— Extracted information —
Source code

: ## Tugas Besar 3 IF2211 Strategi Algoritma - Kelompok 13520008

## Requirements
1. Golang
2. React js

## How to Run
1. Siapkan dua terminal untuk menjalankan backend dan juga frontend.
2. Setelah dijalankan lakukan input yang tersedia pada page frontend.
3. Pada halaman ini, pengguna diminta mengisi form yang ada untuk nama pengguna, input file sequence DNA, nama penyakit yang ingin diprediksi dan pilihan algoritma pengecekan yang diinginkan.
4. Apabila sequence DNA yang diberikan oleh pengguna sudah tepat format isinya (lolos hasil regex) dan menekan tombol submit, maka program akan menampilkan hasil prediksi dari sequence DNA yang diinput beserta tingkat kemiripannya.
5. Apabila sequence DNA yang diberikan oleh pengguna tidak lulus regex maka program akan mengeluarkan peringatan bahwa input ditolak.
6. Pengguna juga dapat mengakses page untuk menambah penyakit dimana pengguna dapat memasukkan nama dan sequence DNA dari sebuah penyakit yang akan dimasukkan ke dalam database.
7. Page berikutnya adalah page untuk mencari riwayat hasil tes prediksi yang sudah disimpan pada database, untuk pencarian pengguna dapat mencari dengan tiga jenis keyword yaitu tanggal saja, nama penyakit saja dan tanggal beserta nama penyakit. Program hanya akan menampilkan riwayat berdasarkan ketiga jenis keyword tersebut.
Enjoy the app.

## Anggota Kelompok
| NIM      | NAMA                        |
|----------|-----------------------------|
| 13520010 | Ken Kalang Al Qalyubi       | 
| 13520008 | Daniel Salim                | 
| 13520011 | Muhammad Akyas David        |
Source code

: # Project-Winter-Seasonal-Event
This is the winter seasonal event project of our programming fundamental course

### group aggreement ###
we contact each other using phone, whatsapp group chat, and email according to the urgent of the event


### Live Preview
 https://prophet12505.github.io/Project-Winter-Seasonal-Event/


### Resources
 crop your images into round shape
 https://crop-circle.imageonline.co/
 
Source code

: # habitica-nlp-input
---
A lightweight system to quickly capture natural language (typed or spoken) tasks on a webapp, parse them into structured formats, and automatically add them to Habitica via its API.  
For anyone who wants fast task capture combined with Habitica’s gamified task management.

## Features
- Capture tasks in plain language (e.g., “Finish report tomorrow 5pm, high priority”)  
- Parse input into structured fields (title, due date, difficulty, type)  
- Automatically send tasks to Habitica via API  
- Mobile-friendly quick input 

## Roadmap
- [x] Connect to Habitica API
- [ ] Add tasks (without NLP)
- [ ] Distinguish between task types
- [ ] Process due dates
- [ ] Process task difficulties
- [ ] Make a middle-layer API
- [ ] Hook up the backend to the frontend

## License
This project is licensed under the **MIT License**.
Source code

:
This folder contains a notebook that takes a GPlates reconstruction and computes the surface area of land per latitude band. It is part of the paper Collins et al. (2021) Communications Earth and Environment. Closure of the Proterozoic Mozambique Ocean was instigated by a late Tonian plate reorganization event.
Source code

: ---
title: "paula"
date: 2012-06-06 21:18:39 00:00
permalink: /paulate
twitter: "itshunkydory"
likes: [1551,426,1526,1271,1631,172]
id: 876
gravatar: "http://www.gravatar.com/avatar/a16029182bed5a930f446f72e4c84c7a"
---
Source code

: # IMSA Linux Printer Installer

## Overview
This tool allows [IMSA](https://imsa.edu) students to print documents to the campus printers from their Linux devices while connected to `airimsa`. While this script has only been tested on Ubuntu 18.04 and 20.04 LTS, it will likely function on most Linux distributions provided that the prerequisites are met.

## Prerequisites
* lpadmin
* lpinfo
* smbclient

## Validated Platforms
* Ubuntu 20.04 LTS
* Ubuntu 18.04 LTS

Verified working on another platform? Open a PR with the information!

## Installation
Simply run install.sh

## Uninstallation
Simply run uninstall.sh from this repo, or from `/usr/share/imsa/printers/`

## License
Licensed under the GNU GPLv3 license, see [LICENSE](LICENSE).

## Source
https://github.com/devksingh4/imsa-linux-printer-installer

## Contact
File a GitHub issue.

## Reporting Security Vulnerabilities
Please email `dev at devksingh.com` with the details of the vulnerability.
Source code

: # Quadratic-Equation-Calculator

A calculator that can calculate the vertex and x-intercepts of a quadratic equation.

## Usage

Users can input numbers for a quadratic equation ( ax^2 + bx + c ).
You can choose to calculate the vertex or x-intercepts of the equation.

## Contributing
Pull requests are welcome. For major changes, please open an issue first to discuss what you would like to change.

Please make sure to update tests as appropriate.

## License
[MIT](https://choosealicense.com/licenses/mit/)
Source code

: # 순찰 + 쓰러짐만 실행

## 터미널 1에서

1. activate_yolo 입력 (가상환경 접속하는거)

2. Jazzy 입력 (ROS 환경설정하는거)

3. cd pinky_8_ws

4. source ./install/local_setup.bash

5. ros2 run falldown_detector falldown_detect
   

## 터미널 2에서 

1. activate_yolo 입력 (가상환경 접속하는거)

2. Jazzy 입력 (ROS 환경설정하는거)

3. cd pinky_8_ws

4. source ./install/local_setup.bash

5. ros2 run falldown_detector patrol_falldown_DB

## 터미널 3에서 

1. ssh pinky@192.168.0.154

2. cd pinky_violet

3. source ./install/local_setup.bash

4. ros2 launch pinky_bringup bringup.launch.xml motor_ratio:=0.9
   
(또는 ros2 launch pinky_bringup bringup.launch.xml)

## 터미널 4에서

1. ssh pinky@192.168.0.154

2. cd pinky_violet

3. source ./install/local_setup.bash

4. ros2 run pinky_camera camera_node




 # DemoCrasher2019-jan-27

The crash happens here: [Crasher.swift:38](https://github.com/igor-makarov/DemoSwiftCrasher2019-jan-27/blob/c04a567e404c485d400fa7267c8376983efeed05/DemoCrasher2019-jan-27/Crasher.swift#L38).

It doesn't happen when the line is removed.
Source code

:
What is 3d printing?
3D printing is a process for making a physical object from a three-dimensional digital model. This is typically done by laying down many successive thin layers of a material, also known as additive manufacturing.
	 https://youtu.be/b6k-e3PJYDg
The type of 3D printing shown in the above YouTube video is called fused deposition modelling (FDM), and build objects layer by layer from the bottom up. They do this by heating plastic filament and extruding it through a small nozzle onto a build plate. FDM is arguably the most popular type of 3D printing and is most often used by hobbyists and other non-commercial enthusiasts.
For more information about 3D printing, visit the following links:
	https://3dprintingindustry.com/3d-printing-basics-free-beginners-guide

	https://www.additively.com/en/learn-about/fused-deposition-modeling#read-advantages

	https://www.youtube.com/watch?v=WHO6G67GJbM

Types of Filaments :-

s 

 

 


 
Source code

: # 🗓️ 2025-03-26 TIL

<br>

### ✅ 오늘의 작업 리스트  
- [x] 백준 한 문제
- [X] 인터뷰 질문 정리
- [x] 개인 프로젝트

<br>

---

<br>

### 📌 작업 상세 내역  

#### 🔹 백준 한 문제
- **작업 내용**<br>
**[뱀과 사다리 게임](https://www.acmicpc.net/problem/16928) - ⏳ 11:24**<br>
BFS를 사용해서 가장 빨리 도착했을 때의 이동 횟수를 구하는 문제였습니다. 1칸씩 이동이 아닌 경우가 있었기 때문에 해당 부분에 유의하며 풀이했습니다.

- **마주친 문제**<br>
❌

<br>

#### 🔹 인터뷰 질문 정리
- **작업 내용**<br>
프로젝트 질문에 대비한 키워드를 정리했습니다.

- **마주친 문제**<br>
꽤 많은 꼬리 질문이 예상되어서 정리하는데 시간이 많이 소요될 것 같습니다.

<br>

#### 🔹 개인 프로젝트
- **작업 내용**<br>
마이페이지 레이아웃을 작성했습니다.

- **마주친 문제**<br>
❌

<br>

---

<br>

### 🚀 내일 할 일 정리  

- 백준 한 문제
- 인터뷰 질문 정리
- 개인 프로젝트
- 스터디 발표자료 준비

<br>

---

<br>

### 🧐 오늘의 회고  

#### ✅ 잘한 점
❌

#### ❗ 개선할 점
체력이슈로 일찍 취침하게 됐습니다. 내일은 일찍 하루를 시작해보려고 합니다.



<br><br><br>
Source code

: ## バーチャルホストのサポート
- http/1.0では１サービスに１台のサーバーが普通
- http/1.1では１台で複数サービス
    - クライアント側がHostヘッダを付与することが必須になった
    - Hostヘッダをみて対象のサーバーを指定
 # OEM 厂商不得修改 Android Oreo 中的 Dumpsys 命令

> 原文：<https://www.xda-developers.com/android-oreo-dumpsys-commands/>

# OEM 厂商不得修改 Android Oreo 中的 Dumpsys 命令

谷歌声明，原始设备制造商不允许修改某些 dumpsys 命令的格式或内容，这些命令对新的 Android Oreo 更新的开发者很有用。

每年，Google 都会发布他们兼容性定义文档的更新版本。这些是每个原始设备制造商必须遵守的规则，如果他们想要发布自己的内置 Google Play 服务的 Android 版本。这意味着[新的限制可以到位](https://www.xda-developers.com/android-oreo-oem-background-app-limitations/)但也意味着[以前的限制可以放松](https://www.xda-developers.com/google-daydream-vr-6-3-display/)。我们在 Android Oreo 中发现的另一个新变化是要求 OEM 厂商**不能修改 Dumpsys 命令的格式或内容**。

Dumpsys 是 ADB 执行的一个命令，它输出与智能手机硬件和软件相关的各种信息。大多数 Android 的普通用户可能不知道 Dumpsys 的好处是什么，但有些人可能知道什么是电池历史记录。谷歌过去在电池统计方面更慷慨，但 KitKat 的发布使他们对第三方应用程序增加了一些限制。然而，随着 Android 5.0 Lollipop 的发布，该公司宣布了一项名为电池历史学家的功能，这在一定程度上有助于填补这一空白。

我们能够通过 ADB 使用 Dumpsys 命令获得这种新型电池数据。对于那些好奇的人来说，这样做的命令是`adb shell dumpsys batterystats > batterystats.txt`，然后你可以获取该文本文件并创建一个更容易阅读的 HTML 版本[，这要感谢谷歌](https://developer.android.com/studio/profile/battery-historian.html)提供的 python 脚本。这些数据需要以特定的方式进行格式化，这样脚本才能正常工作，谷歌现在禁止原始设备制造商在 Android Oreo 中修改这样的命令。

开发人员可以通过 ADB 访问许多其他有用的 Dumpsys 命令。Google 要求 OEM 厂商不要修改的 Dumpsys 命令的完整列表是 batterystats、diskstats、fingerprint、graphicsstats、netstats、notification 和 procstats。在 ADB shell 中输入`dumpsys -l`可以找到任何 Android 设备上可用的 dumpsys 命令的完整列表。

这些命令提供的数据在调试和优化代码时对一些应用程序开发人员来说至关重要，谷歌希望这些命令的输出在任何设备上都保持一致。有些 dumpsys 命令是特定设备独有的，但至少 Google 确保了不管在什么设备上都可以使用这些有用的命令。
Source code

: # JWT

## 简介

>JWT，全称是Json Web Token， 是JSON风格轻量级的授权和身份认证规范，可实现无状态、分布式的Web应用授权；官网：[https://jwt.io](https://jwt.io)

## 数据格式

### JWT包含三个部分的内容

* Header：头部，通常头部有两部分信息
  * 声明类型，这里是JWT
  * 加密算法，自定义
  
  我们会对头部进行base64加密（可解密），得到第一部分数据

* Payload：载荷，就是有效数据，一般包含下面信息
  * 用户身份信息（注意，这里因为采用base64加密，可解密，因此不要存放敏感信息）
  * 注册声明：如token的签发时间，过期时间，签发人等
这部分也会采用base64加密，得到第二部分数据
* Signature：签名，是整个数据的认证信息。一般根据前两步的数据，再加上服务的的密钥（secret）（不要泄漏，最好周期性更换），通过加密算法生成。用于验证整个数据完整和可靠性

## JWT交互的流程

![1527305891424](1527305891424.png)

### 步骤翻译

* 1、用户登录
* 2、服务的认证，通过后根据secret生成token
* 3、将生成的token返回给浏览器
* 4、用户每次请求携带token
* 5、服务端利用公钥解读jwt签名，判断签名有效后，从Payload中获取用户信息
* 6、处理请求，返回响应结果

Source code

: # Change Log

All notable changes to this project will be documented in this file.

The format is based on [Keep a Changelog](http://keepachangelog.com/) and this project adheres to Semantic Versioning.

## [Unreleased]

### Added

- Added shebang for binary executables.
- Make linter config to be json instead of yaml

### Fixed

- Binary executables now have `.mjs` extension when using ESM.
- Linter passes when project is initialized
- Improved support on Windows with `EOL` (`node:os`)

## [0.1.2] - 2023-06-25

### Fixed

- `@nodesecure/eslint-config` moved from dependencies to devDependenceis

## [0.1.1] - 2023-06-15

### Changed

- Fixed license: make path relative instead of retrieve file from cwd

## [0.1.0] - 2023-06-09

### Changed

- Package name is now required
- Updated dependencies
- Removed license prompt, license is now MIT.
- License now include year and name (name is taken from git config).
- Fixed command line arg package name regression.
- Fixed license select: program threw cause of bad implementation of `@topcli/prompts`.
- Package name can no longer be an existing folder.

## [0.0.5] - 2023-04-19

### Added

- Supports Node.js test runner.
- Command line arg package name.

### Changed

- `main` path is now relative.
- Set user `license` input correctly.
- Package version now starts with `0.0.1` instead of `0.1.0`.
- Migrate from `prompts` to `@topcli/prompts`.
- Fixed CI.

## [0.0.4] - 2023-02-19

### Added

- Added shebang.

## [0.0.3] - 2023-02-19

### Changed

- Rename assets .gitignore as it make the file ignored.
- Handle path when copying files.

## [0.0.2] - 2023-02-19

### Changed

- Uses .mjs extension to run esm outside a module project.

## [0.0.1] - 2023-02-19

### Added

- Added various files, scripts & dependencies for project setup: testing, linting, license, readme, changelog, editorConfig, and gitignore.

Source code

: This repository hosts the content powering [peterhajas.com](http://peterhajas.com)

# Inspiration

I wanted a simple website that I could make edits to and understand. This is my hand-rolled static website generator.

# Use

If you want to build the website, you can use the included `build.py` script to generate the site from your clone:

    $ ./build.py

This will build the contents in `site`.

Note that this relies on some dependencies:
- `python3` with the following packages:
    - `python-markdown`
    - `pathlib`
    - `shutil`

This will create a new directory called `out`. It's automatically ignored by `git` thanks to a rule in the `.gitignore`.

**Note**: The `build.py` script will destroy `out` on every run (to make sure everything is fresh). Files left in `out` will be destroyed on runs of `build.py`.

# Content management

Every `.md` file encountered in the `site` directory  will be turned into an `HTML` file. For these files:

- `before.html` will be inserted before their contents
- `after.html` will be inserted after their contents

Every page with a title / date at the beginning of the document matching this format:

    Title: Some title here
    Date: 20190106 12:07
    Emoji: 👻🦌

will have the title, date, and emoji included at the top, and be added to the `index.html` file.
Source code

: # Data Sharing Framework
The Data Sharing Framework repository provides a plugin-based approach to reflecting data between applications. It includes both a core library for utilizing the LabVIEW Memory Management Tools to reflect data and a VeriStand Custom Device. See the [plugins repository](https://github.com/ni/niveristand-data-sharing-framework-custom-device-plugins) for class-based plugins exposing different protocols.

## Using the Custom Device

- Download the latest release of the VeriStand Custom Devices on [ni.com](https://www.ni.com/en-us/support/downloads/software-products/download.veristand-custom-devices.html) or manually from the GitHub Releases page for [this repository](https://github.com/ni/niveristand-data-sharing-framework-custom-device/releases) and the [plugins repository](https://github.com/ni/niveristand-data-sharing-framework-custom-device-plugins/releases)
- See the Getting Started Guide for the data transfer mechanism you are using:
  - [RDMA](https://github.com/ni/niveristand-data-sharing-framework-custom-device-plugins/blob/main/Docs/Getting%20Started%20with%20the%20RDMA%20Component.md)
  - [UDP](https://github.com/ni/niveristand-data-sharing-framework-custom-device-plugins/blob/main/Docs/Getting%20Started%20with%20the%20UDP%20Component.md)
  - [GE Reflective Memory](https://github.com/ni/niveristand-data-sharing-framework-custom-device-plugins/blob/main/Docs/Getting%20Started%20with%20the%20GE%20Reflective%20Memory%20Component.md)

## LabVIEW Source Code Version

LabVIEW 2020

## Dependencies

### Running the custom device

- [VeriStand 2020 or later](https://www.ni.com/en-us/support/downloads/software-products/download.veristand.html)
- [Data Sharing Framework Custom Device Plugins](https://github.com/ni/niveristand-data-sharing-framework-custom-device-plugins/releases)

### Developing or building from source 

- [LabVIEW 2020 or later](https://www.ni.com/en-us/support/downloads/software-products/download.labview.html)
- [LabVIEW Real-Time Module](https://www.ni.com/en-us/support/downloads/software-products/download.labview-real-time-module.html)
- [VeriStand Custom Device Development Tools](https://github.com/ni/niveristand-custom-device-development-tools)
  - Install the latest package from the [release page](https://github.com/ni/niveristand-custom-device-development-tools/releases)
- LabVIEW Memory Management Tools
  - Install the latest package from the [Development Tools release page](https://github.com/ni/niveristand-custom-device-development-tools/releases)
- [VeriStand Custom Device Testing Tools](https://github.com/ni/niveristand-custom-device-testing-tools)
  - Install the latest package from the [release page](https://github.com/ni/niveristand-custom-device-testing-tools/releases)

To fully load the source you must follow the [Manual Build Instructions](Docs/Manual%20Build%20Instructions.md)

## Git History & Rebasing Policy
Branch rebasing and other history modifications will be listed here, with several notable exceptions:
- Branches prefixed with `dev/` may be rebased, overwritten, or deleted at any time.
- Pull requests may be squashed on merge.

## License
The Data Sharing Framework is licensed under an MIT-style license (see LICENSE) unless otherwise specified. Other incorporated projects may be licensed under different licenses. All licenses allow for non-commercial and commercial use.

— What to do —
Reproduce each line from the records that contains the word "requests".

— Exercise solution —
Pull requests are welcome. For major changes, please open an issue first to discuss what you would like to change.
- Pull requests may be squashed on merge.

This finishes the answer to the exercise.